Global Stocks Rise on Trade Truce, but Investors Still Signal Worries

HONG KONG — A thaw in troubled trade relations between the United States and China cheered global investors on Monday, sending Asian and European markets higher and paving the way to a strong opening for Wall Street.

The question for investors now is whether the peace will last and a deal will be reached, or if talks will once again break down.

Stocks in China led the broad rally early Monday in Asia, with major indexes rising about 2 percent or more. Later, European markets were trading about 1 percent higher. Futures markets suggested American stocks would open higher as well. The price of gold and other traditional investor safe havens fell, further underscoring the positive vibes.

President Trump and his Chinese counterpart, Xi Jinping, agreed on Saturday on the sidelines of the Group of 20 summit meeting in Osaka, Japan, to resume trade talks, raising hopes that they could ease a trade war that has spooked investors around the world. Mr. Trump also agreed to loosen restrictions on the sale of American technology to Huawei, the Chinese maker of telecommunications gear, as long as that technology has no national security applications.

It is far from clear whether the détente will result in a deal. The two sides had seemed close to an agreement until May, when talks broke down, throwing a shadow over global markets. In comments on Sunday, the Trump administration suggested wide gaps remain between the two sides.

“Although the agreement will likely partially relieve recent negative sentiment in the financial markets and support near-term growth, it stops short of removing existing tariffs,” Michael Taylor, chief credit officer for the Asia-Pacific region for Moody’s Investors Service, the ratings firm, said in a note to investors. The firm said it continued to believe that the trade war would trim economic growth for both the United States and China.

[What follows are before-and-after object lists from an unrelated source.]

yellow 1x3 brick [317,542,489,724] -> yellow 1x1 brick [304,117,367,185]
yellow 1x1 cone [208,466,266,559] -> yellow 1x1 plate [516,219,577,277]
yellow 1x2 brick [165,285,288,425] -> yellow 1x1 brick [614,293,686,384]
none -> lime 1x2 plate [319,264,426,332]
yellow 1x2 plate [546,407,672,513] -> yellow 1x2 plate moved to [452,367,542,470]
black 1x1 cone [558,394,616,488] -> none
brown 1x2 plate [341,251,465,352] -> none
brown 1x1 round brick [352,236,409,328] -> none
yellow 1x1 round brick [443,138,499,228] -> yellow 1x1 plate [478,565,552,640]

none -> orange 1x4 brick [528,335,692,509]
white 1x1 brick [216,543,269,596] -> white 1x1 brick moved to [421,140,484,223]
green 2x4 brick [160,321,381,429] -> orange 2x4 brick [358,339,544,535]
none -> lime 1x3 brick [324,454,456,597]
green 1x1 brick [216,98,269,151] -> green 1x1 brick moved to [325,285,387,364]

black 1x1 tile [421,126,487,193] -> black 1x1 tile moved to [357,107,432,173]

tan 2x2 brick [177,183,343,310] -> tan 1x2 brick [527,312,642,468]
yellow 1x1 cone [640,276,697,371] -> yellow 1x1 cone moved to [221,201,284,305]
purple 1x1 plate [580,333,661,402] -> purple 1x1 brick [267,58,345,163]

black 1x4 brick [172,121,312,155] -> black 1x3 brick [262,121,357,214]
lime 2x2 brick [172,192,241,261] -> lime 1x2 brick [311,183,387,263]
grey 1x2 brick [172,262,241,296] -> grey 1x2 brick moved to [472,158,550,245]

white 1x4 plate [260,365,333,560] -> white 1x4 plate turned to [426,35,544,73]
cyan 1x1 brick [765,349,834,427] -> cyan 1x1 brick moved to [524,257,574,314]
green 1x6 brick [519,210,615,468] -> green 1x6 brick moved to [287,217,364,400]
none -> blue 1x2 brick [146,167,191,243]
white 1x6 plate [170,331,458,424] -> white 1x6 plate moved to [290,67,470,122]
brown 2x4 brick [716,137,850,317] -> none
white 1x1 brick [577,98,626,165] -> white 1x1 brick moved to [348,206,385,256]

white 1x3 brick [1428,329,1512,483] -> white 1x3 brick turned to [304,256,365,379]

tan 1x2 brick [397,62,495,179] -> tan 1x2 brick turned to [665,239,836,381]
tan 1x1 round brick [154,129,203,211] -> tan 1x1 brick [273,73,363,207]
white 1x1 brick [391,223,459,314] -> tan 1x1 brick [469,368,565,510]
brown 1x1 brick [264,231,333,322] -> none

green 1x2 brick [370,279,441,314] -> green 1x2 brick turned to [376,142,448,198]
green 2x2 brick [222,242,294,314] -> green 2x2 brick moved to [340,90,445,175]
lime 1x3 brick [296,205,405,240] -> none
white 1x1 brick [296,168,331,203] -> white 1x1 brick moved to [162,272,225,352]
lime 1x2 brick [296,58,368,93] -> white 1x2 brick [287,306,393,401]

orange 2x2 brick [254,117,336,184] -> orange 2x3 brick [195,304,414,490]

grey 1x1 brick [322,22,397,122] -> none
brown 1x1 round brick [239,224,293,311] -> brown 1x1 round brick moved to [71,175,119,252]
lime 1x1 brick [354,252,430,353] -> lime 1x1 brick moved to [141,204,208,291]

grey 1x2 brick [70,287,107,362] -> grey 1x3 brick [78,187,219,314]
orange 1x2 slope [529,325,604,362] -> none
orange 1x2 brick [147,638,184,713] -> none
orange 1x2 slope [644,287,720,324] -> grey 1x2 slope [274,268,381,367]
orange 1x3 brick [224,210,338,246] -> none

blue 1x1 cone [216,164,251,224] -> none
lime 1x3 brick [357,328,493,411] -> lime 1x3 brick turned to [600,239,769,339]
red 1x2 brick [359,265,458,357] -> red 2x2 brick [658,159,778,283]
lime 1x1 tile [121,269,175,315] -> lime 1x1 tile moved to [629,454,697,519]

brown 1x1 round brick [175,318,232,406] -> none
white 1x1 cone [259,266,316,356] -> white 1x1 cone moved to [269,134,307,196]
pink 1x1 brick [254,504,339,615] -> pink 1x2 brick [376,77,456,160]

The truce is unlikely to change investor sentiment over the long haul unless signs emerge that the two sides are inching toward a final deal.

“During our recent roadshows, the majority of investors still feel highly uncertain about the prospect of any trade agreement,” Larry Hu, chief China economist at the Macquarie Group, said in a note, referring to presentations companies give to potential investors. “As such, the temporary truce reached during the G20 meeting could only do so much to lift sentiment.”

Even with the truce, economic conditions look weak for China, one of the world’s most important engines of economic growth. A Chinese survey of purchasing managers suggested that the manufacturing sector continued to weaken in June.

In China, the Shanghai Composite Index closed up 2.2 percent on Monday, while the technology-heavy Shenzhen Composite Index closed 3.5 percent higher. Hong Kong markets were closed for a holiday.

Japan’s Nikkei 225 Index gained 2.1 percent.

In Taiwan, the Taiex index was up 1.5 percent, while South Korea’s Kospi Index was flat.

In European trading on Monday morning, Frankfurt’s DAX was 1.2 percent higher, the FTSE 100 in London gained 1 percent and the CAC 40 in Paris was 0.7 percent higher.